§ **Activity**
Write a continuation of the forum post about changed puppy plans, starting right after its last sentence.

§ **Text segment**

◇ ◇ ◇ ◇ ◇ ◇ ◇

# Puppy Plans Changed



## CelticGlory (Jan 19, 2006)

I hate it, but my plans have changed. Apparently, from what my program advisor at my university told me, I won't be able to student teach for two years (hopefully, she meant 2013). So now I won't be getting a puppy. I have four prep courses to take once I get back from my leave of absence from school (I'm on leave until the end of May), I still have to retake my exams I only passed two sections of the first exam and didn't pass the other two but, I was very close. I will be studying meanwhile on my down time, I still have work so, won't be doing nothing.

I think I have found a breeder, but couldn't find any other information. The kennel is kennel gold-berg. Does anyone have any information on them? German Shepherd Breeders - Kennel Gold-Berg - Quality German Shepherd Breeder. My focus is pet/companion and as stated before I do want to show. I'm not sure how much showing I will do, it depends on my finances once teaching, but I at least want to get out and do a couple of shows in the puppy classes until the dog matures, medium drives are what I want as well. Stable temperament is very important to me as well. I'm also looking into other lines as well. I'm in the research stage of the other lines.

◇ ◇ ◇ ◇ ◇ ◇ ◇

§ **Input data**
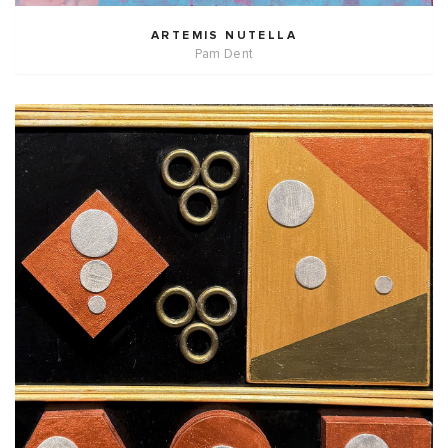
ARTEMIS NUTELLA
Pam Dent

◇ ◇ ◇ ◇ ◇ ◇ ◇

§ **Result of this task**
Thanks for any information.


----------



## IllinoisGSD (Sep 21, 2011)

Why not wait until you're out of school and more financially stable?


----------



## CelticGlory (Jan 19, 2006)

That's what I plan on doing. But I still want to do research. So that I know about a breeder I'm interested in which I'm trying to do. I'm on my phone so, it is hard to type. Do you know anything about this kennel? I would still get the puppy during winter break after I start my job. I just like to have knowledge first snice getting a dog is a big decision.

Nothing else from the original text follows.